----- Фрагмент проповеди -----

Протопресвитер Александр Шмеман "Проповеди и беседы"

И вот, конечно, смысл библейских слов «сотворим человека по образу нашему и подобию» (Быт. 1: 26): человек — снизу и сверху одновременно. Человек снизу — земля, материя, плоть, до конца подчиненная закону причинности и закону детерминизма, и об этом знает религия: «Земля еси и в землю отыдеши». Но это как раз то одно, что и видит в нем, к чему сводит его и материалист, тут же каким-то образом говорящий и о свободе.

Но, повторяю, не может прийти свобода снизу — ибо нет свободы внизу. И потому, с другой стороны, человек сверху. Он образ и подобие Свободного Божественного Духа, он носитель свободы в мире природы. Он не только земля и земное, но и дух. Библейская христианская религия начинает, таким образом, с признания человека существом сложным, тогда как всякая антирелигия стремится упростить его.

Да, христианство говорит, что человек пал. Но само это падение, саму эту возможность падения выводит не из низкого, а из высокого в человеке — из его свободы, ибо только высокое может пасть и только падение высокого есть трагедия. Если падает и разбивается на куски кусок глины, в этом нет трагедии; если падает и разбивается драгоценный сосуд — это трагедия.

Да, человек пал и все время падает, и только для него одного во всем мире падение — это трагедия, только для него ставится в этом падении вопрос о свободе. Только тут появляется тоска по свободе и вся жизнь становится жаждой и исканием свободы. Но теперь нам нужно спросить, в чем же содержание этой свободы? Свобода от чего? Свобода в чем?

Мы так привыкли и поэтому так оглохли к этому слову... Я говорил уже в моей предшествующей беседе, что слово «свобода» отождествляем мы почти исключительно с отрицательным значением, с освобождением от чего-то, но в христианском и религиозном понимании этого слова свобода не только понятие отрицательное, освобождающее от чего-то и кого-то, свобода есть само содержание жизни, свобода есть ее полнота.

Свобода есть наполненность человека чем-то, и вот это что-то, что и содержит в себе настоящую и подлинную свободу, также льется, также приходит к нам из все того же религиозного библейски-христианского понимания и ощущения человека. Нас призывают к свободе во имя всех возможных идеологий, но на деле — и мы к этому еще вернемся в дальнейшем — каждая из идеологий порабощает человека мертвой догме, мертвым предпосылкам, мертвой системе.

Свобода неизбежно на этой земле, в этом мире оборачивается рабством. Поэтому недостаточно сосредоточиться на отрицательном и освободительном понимании свободы. Освобождение во имя чего? В чем же эта последняя истина, последняя полнота свободы? На эти вопросы мы попытаемся ответить в следующей нашей беседе. 3 В прошлых моих беседах я говорил о религиозных, точнее, христианских корнях и истоках свободы.

-----

**Задание**. Отредактируйте фрагмент проповеди начиная со слов «Свобода есть наполненность» и до слов «предпосылкам, мертвой системе.» включительно: приведите этот отрывок заново, везде заменив «идеологий» на «доктрин».

----- Исходные данные -----

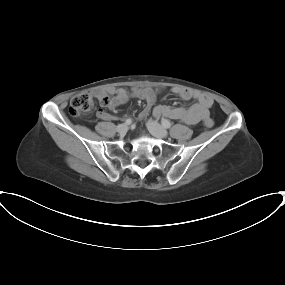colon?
I'll return each instance as SVG.
<instances>
[{
    "mask_svg": "<svg viewBox=\"0 0 285 285\" xmlns=\"http://www.w3.org/2000/svg\"><path fill=\"white\" fill-rule=\"evenodd\" d=\"M96 98L97 97L92 92L89 91L76 95L75 97L72 98L70 102V107H69L70 114L74 117H80L90 113L95 106ZM99 101L104 105L108 104L109 97L106 95L101 99H99ZM204 125L206 127H213L214 126L213 119L206 118L204 120Z\"/></svg>",
    "mask_w": 285,
    "mask_h": 285,
    "instance_id": "1",
    "label": "colon"
}]
</instances>
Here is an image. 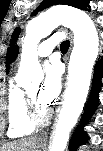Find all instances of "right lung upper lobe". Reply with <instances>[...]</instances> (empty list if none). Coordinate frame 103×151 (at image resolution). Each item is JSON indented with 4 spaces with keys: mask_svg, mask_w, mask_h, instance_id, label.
Here are the masks:
<instances>
[{
    "mask_svg": "<svg viewBox=\"0 0 103 151\" xmlns=\"http://www.w3.org/2000/svg\"><path fill=\"white\" fill-rule=\"evenodd\" d=\"M20 34V28H16L15 31L12 34V40L10 41V47L8 48L7 51V56H6V70L7 72L9 71V64L11 61L15 60L17 55H18V46L15 45L14 40L17 39L18 35Z\"/></svg>",
    "mask_w": 103,
    "mask_h": 151,
    "instance_id": "cb5924a9",
    "label": "right lung upper lobe"
}]
</instances>
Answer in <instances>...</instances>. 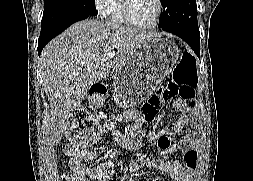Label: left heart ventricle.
Masks as SVG:
<instances>
[{"instance_id": "left-heart-ventricle-1", "label": "left heart ventricle", "mask_w": 253, "mask_h": 181, "mask_svg": "<svg viewBox=\"0 0 253 181\" xmlns=\"http://www.w3.org/2000/svg\"><path fill=\"white\" fill-rule=\"evenodd\" d=\"M130 9L136 21L151 23L157 12L156 0H130Z\"/></svg>"}]
</instances>
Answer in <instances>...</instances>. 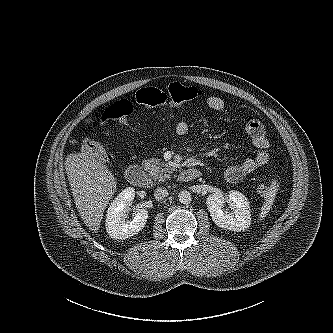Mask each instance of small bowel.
<instances>
[{"label": "small bowel", "mask_w": 333, "mask_h": 333, "mask_svg": "<svg viewBox=\"0 0 333 333\" xmlns=\"http://www.w3.org/2000/svg\"><path fill=\"white\" fill-rule=\"evenodd\" d=\"M206 106L214 111H222L226 107L225 101L219 96H209L205 100ZM189 123L181 120L177 123L175 132L179 136L187 134ZM245 131L256 149L253 157H248L238 164H232L225 168L223 175L229 182H237L264 166L269 159L270 142L267 138L263 124L251 119L245 125Z\"/></svg>", "instance_id": "1"}]
</instances>
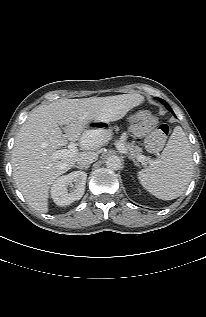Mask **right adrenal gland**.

-----

**Решение**.
Свобода есть наполненность человека чем-то, и вот это что-то, что и содержит в себе настоящую и подлинную свободу, также льется, также приходит к нам из все того же религиозного библейски-христианского понимания и ощущения человека. Нас призывают к свободе во имя всех возможных доктрин, но на деле — и мы к этому еще вернемся в дальнейшем — каждая из доктрин порабощает человека мертвой догме, мертвым предпосылкам, мертвой системе.